- Directions -
Write out every one of the saved data entries below word for word, omitting the pictures from your answer.

══ Extracted records

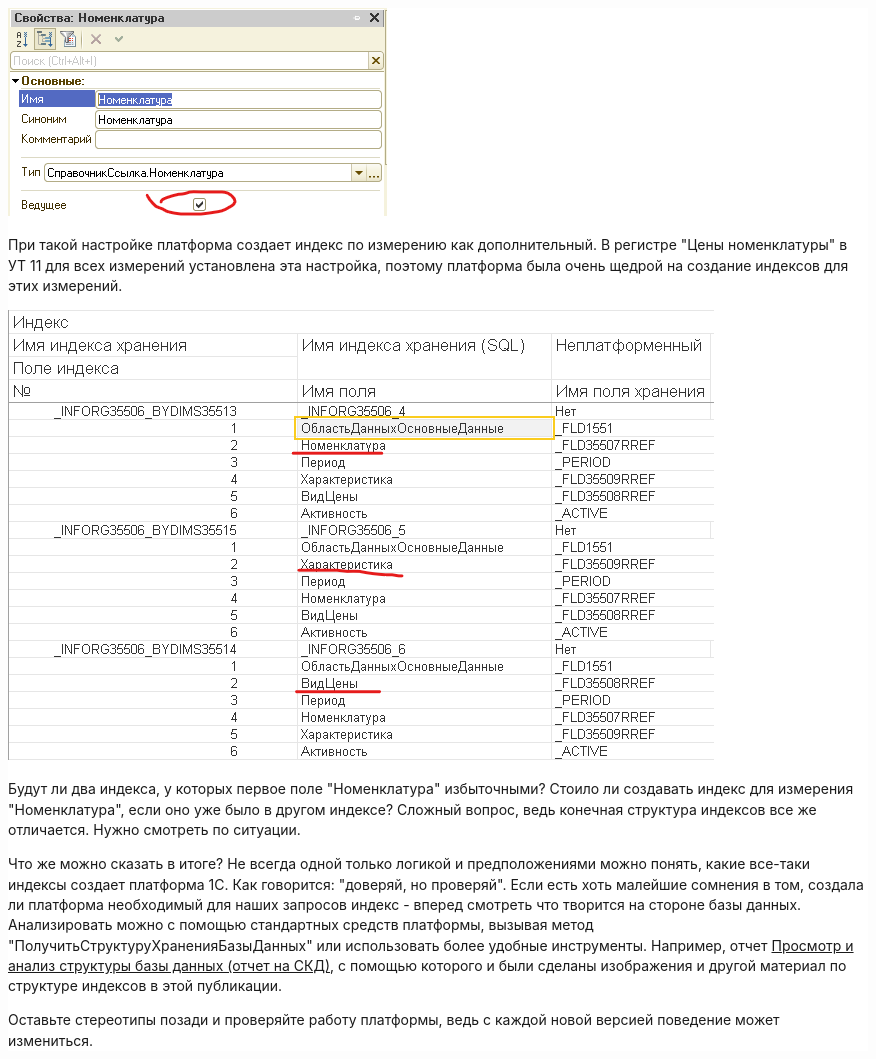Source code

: <a href="/img/posts/2019/2019-11-28-%D0%A1%D0%B0%D0%BC%D1%8B%D0%B5%20%D1%80%D0%B0%D1%81%D0%BF%D1%80%D0%BE%D1%81%D1%82%D1%80%D0%B0%D0%BD%D0%B5%D0%BD%D0%BD%D1%8B%D0%B5%20%D0%B7%D0%B0%D0%B1%D0%BB%D1%83%D0%B6%D0%B4%D0%B5%D0%BD%D0%B8%D1%8F%20%D0%BE%D0%B1%20%D0%B8%D0%BD%D0%B4%D0%B5%D0%BA%D1%81%D0%B0%D1%85%20%D0%B2%20%D0%BC%D0%B8%D1%80%D0%B5%201%D0%A1/13.%20%D0%9D%D0%B0%D1%81%D1%82%D1%80%D0%BE%D0%B9%D0%BA%D0%B0%20%D0%BF%D0%BE%D0%BB%D1%8F.png" target="_blank">
<img 
  src="/img/posts/2019/2019-11-28-%D0%A1%D0%B0%D0%BC%D1%8B%D0%B5%20%D1%80%D0%B0%D1%81%D0%BF%D1%80%D0%BE%D1%81%D1%82%D1%80%D0%B0%D0%BD%D0%B5%D0%BD%D0%BD%D1%8B%D0%B5%20%D0%B7%D0%B0%D0%B1%D0%BB%D1%83%D0%B6%D0%B4%D0%B5%D0%BD%D0%B8%D1%8F%20%D0%BE%D0%B1%20%D0%B8%D0%BD%D0%B4%D0%B5%D0%BA%D1%81%D0%B0%D1%85%20%D0%B2%20%D0%BC%D0%B8%D1%80%D0%B5%201%D0%A1/13.%20%D0%9D%D0%B0%D1%81%D1%82%D1%80%D0%BE%D0%B9%D0%BA%D0%B0%20%D0%BF%D0%BE%D0%BB%D1%8F.png" 
  title="Настройка поля"
  class="img-fluid"
/>
</a>

При такой настройке платформа создает индекс по измерению как дополнительный. В регистре "Цены номенклатуры" в УТ 11 для всех измерений установлена эта настройка, поэтому платформа была очень щедрой на создание индексов для этих измерений.

<a href="/img/posts/2019/2019-11-28-%D0%A1%D0%B0%D0%BC%D1%8B%D0%B5%20%D1%80%D0%B0%D1%81%D0%BF%D1%80%D0%BE%D1%81%D1%82%D1%80%D0%B0%D0%BD%D0%B5%D0%BD%D0%BD%D1%8B%D0%B5%20%D0%B7%D0%B0%D0%B1%D0%BB%D1%83%D0%B6%D0%B4%D0%B5%D0%BD%D0%B8%D1%8F%20%D0%BE%D0%B1%20%D0%B8%D0%BD%D0%B4%D0%B5%D0%BA%D1%81%D0%B0%D1%85%20%D0%B2%20%D0%BC%D0%B8%D1%80%D0%B5%201%D0%A1/14.%20%D0%98%D0%BD%D0%B4%D0%B5%D0%BA%D1%81%D1%8B%20%D0%B4%D0%BB%D1%8F%20%D0%B2%D0%B5%D0%B4%D1%83%D1%89%D0%B8%D1%85%20%D0%B8%D0%B7%D0%BC%D0%B5%D1%80%D0%B5%D0%BD%D0%B8%D0%B9.png" target="_blank">
<img 
  src="/img/posts/2019/2019-11-28-%D0%A1%D0%B0%D0%BC%D1%8B%D0%B5%20%D1%80%D0%B0%D1%81%D0%BF%D1%80%D0%BE%D1%81%D1%82%D1%80%D0%B0%D0%BD%D0%B5%D0%BD%D0%BD%D1%8B%D0%B5%20%D0%B7%D0%B0%D0%B1%D0%BB%D1%83%D0%B6%D0%B4%D0%B5%D0%BD%D0%B8%D1%8F%20%D0%BE%D0%B1%20%D0%B8%D0%BD%D0%B4%D0%B5%D0%BA%D1%81%D0%B0%D1%85%20%D0%B2%20%D0%BC%D0%B8%D1%80%D0%B5%201%D0%A1/14.%20%D0%98%D0%BD%D0%B4%D0%B5%D0%BA%D1%81%D1%8B%20%D0%B4%D0%BB%D1%8F%20%D0%B2%D0%B5%D0%B4%D1%83%D1%89%D0%B8%D1%85%20%D0%B8%D0%B7%D0%BC%D0%B5%D1%80%D0%B5%D0%BD%D0%B8%D0%B9.png" 
  title="Индексы для ведущих измерений"
  class="img-fluid"
/>
</a>

Будут ли два индекса, у которых первое поле "Номенклатура" избыточными? Стоило ли создавать индекс для измерения "Номенклатура", если оно уже было в другом индексе? Сложный вопрос, ведь конечная структура индексов все же отличается. Нужно смотреть по ситуации.

Что же можно сказать в итоге? Не всегда одной только логикой и предположениями можно понять, какие все-таки индексы создает платформа 1С. Как говорится: "доверяй, но проверяй". Если есть хоть малейшие сомнения в том, создала ли платформа необходимый для наших запросов индекс - вперед смотреть что творится на стороне базы данных. Анализировать можно с помощью стандартных средств платформы, вызывая метод "ПолучитьСтруктуруХраненияБазыДанных" или использовать более удобные инструменты. Например, отчет [Просмотр и анализ структуры базы данных (отчет на СКД)](https://github.com/YPermitin/YPermitin.YellowCollection/tree/main/ПросмотрИАнализСтруктурыБазыДанных), с помощью которого и были сделаны изображения и другой материал по структуре индексов в этой публикации.

Оставьте стереотипы позади и проверяйте работу платформы, ведь с каждой новой версией поведение может измениться.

════

- Exercise result -
Source code

: <a href="/img/posts/2019/2019-11-28-%D0%A1%D0%B0%D0%BC%D1%8B%D0%B5%20%D1%80%D0%B0%D1%81%D0%BF%D1%80%D0%BE%D1%81%D1%82%D1%80%D0%B0%D0%BD%D0%B5%D0%BD%D0%BD%D1%8B%D0%B5%20%D0%B7%D0%B0%D0%B1%D0%BB%D1%83%D0%B6%D0%B4%D0%B5%D0%BD%D0%B8%D1%8F%20%D0%BE%D0%B1%20%D0%B8%D0%BD%D0%B4%D0%B5%D0%BA%D1%81%D0%B0%D1%85%20%D0%B2%20%D0%BC%D0%B8%D1%80%D0%B5%201%D0%A1/13.%20%D0%9D%D0%B0%D1%81%D1%82%D1%80%D0%BE%D0%B9%D0%BA%D0%B0%20%D0%BF%D0%BE%D0%BB%D1%8F.png" target="_blank">
<img 
  src="/img/posts/2019/2019-11-28-%D0%A1%D0%B0%D0%BC%D1%8B%D0%B5%20%D1%80%D0%B0%D1%81%D0%BF%D1%80%D0%BE%D1%81%D1%82%D1%80%D0%B0%D0%BD%D0%B5%D0%BD%D0%BD%D1%8B%D0%B5%20%D0%B7%D0%B0%D0%B1%D0%BB%D1%83%D0%B6%D0%B4%D0%B5%D0%BD%D0%B8%D1%8F%20%D0%BE%D0%B1%20%D0%B8%D0%BD%D0%B4%D0%B5%D0%BA%D1%81%D0%B0%D1%85%20%D0%B2%20%D0%BC%D0%B8%D1%80%D0%B5%201%D0%A1/13.%20%D0%9D%D0%B0%D1%81%D1%82%D1%80%D0%BE%D0%B9%D0%BA%D0%B0%20%D0%BF%D0%BE%D0%BB%D1%8F.png" 
  title="Настройка поля"
  class="img-fluid"
/>
</a>

При такой настройке платформа создает индекс по измерению как дополнительный. В регистре "Цены номенклатуры" в УТ 11 для всех измерений установлена эта настройка, поэтому платформа была очень щедрой на создание индексов для этих измерений.

<a href="/img/posts/2019/2019-11-28-%D0%A1%D0%B0%D0%BC%D1%8B%D0%B5%20%D1%80%D0%B0%D1%81%D0%BF%D1%80%D0%BE%D1%81%D1%82%D1%80%D0%B0%D0%BD%D0%B5%D0%BD%D0%BD%D1%8B%D0%B5%20%D0%B7%D0%B0%D0%B1%D0%BB%D1%83%D0%B6%D0%B4%D0%B5%D0%BD%D0%B8%D1%8F%20%D0%BE%D0%B1%20%D0%B8%D0%BD%D0%B4%D0%B5%D0%BA%D1%81%D0%B0%D1%85%20%D0%B2%20%D0%BC%D0%B8%D1%80%D0%B5%201%D0%A1/14.%20%D0%98%D0%BD%D0%B4%D0%B5%D0%BA%D1%81%D1%8B%20%D0%B4%D0%BB%D1%8F%20%D0%B2%D0%B5%D0%B4%D1%83%D1%89%D0%B8%D1%85%20%D0%B8%D0%B7%D0%BC%D0%B5%D1%80%D0%B5%D0%BD%D0%B8%D0%B9.png" target="_blank">
<img 
  src="/img/posts/2019/2019-11-28-%D0%A1%D0%B0%D0%BC%D1%8B%D0%B5%20%D1%80%D0%B0%D1%81%D0%BF%D1%80%D0%BE%D1%81%D1%82%D1%80%D0%B0%D0%BD%D0%B5%D0%BD%D0%BD%D1%8B%D0%B5%20%D0%B7%D0%B0%D0%B1%D0%BB%D1%83%D0%B6%D0%B4%D0%B5%D0%BD%D0%B8%D1%8F%20%D0%BE%D0%B1%20%D0%B8%D0%BD%D0%B4%D0%B5%D0%BA%D1%81%D0%B0%D1%85%20%D0%B2%20%D0%BC%D0%B8%D1%80%D0%B5%201%D0%A1/14.%20%D0%98%D0%BD%D0%B4%D0%B5%D0%BA%D1%81%D1%8B%20%D0%B4%D0%BB%D1%8F%20%D0%B2%D0%B5%D0%B4%D1%83%D1%89%D0%B8%D1%85%20%D0%B8%D0%B7%D0%BC%D0%B5%D1%80%D0%B5%D0%BD%D0%B8%D0%B9.png" 
  title="Индексы для ведущих измерений"
  class="img-fluid"
/>
</a>

Будут ли два индекса, у которых первое поле "Номенклатура" избыточными? Стоило ли создавать индекс для измерения "Номенклатура", если оно уже было в другом индексе? Сложный вопрос, ведь конечная структура индексов все же отличается. Нужно смотреть по ситуации.

Что же можно сказать в итоге? Не всегда одной только логикой и предположениями можно понять, какие все-таки индексы создает платформа 1С. Как говорится: "доверяй, но проверяй". Если есть хоть малейшие сомнения в том, создала ли платформа необходимый для наших запросов индекс - вперед смотреть что творится на стороне базы данных. Анализировать можно с помощью стандартных средств платформы, вызывая метод "ПолучитьСтруктуруХраненияБазыДанных" или использовать более удобные инструменты. Например, отчет [Просмотр и анализ структуры базы данных (отчет на СКД)](https://github.com/YPermitin/YPermitin.YellowCollection/tree/main/ПросмотрИАнализСтруктурыБазыДанных), с помощью которого и были сделаны изображения и другой материал по структуре индексов в этой публикации.

Оставьте стереотипы позади и проверяйте работу платформы, ведь с каждой новой версией поведение может измениться.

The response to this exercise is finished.